Latinos em geral entre os mais atingidos
Por todo o país os números refletem um mesmo padrão. Negros e latinos são dois dos grupos minoritários mais suscetíveis a serem contaminados e morrerem. Os dados são alarmantes segundo especialistas que acompanham a evolução da pandemia. Brasileiros, e latino de uma forma geral, são hospitalizados numa proporção 4 vezes maior do que brancos. Já os negros são 5 vezes mais.
Rogelio Saenz, um professor de Política Comunitária de Saúde, da Universidade do Texas em San Antonio College, vem estudando as taxas de mortalidade e infecção dos latinos desde o início da pandemia. No seu último relatório, Saenz notou que os latinos são agora o maior grupo que contraiu o vírus nos 43 dos 44 estados que fornece informação de raça.

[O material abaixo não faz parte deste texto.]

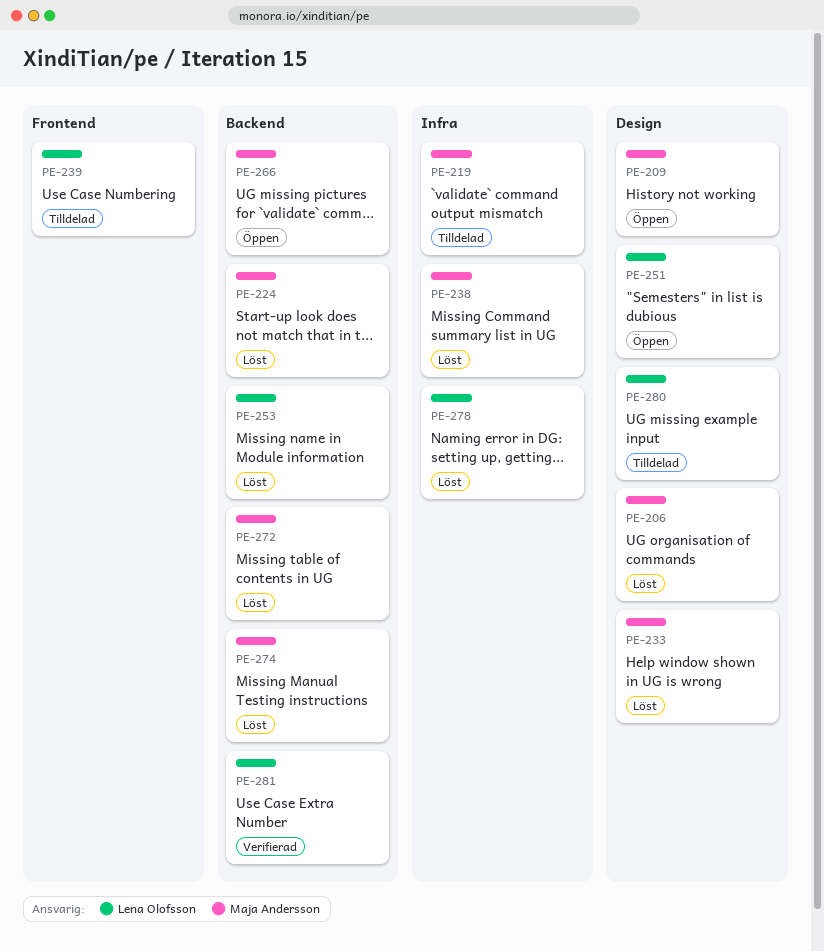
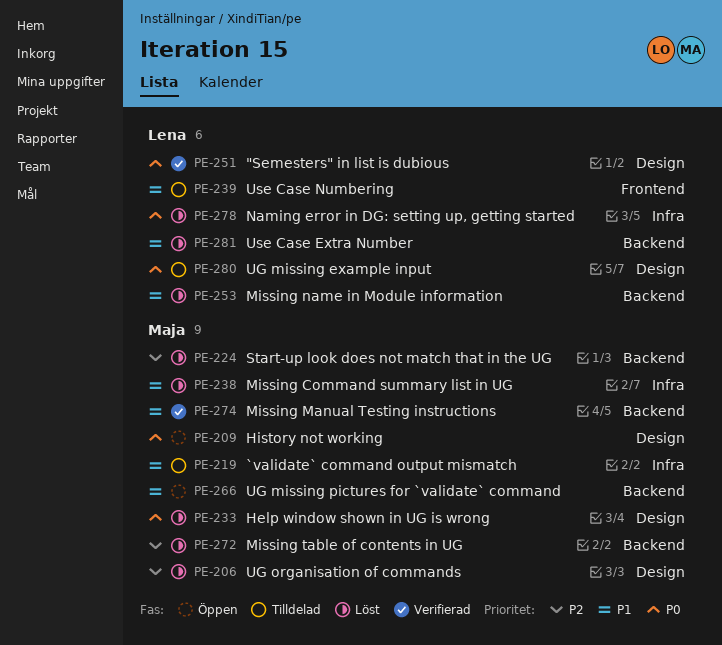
PE-251, status: Öppen -> Verifierad
PE-274, status: Löst -> Verifierad
PE-281, status: Verifierad -> Löst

Nem o fato da comunidade latina e negra ser mais jovem, apresentar melhores condições de saúde, portanto, estarem fora do grupo de maior risco da Covid-19, tem evitado que eles entrem nas estatísticas mais do que os idosos brancos que compõem grande parte da população. “De uma forma geral, estamos sucumbindo para esta doença em uma taxa de cerca de 2 a 2,5 vezes mais alta do que a população branca”, disse Saenz. “No caso a população negra, a situação é ainda pior de 3 a 3,5 vezes maior”.
A recomendação dos especialistas no mundo todo para combater a doença e evitar a contaminação permanece a mesma. Usar máscaras e praticar o isolamento social. O alerta fica mais enfático quando vindo da cama de hospital de Wanderley. “Eu também pensava que estava protegido somente usando máscaras. O risco existe. Ou vocês se responsabilizam pelo que fazem ou irão sentir a dor de passar o que estou passando”, alerta.